— EXERCISE —
Filter the entries below down to the lines that hold "Responsive".

··· DATASET ENTRIES ···

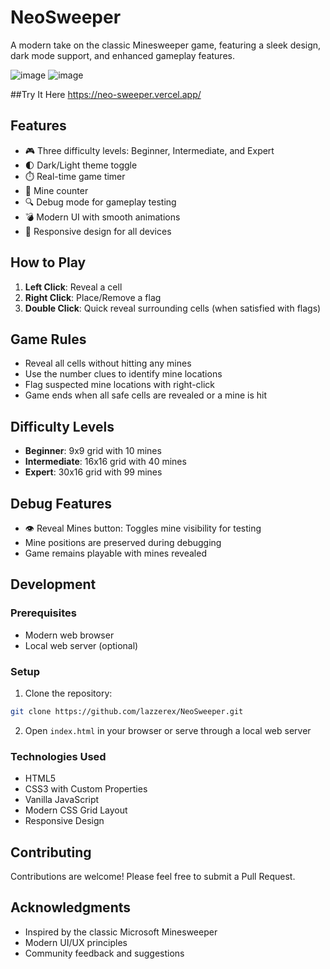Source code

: # NeoSweeper

A modern take on the classic Minesweeper game, featuring a sleek design, dark mode support, and enhanced gameplay features.

![image](https://github.com/user-attachments/assets/deb854ef-f404-4303-af5b-bfc3a33bc624)
![image](https://github.com/user-attachments/assets/63032c23-50c4-4a29-9489-20f619991ec5)

##Try It Here
https://neo-sweeper.vercel.app/


## Features

- 🎮 Three difficulty levels: Beginner, Intermediate, and Expert
- 🌓 Dark/Light theme toggle
- ⏱️ Real-time game timer
- 🚩 Mine counter
- 🔍 Debug mode for gameplay testing
- 💣 Modern UI with smooth animations
- 📱 Responsive design for all devices

## How to Play

1. **Left Click**: Reveal a cell
2. **Right Click**: Place/Remove a flag
3. **Double Click**: Quick reveal surrounding cells (when satisfied with flags)

## Game Rules

- Reveal all cells without hitting any mines
- Use the number clues to identify mine locations
- Flag suspected mine locations with right-click
- Game ends when all safe cells are revealed or a mine is hit

## Difficulty Levels

- **Beginner**: 9x9 grid with 10 mines
- **Intermediate**: 16x16 grid with 40 mines
- **Expert**: 30x16 grid with 99 mines

## Debug Features

- 👁️ Reveal Mines button: Toggles mine visibility for testing
- Mine positions are preserved during debugging
- Game remains playable with mines revealed

## Development

### Prerequisites

- Modern web browser
- Local web server (optional)

### Setup

1. Clone the repository:
```bash
git clone https://github.com/lazzerex/NeoSweeper.git
```

2. Open `index.html` in your browser or serve through a local web server

### Technologies Used

- HTML5
- CSS3 with Custom Properties
- Vanilla JavaScript
- Modern CSS Grid Layout
- Responsive Design

## Contributing

Contributions are welcome! Please feel free to submit a Pull Request.

## Acknowledgments

- Inspired by the classic Microsoft Minesweeper
- Modern UI/UX principles
- Community feedback and suggestions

···

— SOLUTION FOR THIS TASK —
- 📱 Responsive design for all devices
- Responsive Design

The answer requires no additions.